TASK DIRECTIONS
For the entries below, repeat exactly each line starting with the one that contains "This page provides" and going on through the one that contains "A visual summary", and no others.

DATASET RECORDS
════════

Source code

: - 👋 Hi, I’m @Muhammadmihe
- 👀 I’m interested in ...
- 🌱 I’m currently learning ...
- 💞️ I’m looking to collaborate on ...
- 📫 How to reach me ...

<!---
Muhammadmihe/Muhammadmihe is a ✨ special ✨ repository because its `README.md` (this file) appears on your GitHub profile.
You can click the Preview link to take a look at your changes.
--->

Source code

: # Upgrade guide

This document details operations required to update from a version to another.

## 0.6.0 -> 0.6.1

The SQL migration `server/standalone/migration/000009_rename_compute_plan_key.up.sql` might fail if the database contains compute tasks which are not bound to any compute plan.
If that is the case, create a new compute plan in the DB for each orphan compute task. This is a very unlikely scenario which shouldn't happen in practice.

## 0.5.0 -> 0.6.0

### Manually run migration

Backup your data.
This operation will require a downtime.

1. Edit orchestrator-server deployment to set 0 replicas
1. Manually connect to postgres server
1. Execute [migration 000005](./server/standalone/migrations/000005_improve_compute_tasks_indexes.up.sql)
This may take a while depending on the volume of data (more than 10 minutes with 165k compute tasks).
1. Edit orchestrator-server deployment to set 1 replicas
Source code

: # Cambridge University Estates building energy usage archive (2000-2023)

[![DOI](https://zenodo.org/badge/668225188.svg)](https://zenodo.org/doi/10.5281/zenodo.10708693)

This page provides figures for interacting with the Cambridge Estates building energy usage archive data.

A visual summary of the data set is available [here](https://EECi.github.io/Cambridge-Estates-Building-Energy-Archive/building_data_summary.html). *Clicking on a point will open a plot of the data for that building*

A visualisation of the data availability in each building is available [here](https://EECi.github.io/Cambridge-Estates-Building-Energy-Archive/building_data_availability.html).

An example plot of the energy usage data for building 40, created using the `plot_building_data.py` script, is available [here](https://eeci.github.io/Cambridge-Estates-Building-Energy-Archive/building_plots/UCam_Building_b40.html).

════════

SOLUTION TO THIS TASK
This page provides figures for interacting with the Cambridge Estates building energy usage archive data.

A visual summary of the data set is available [here](https://EECi.github.io/Cambridge-Estates-Building-Energy-Archive/building_data_summary.html). *Clicking on a point will open a plot of the data for that building*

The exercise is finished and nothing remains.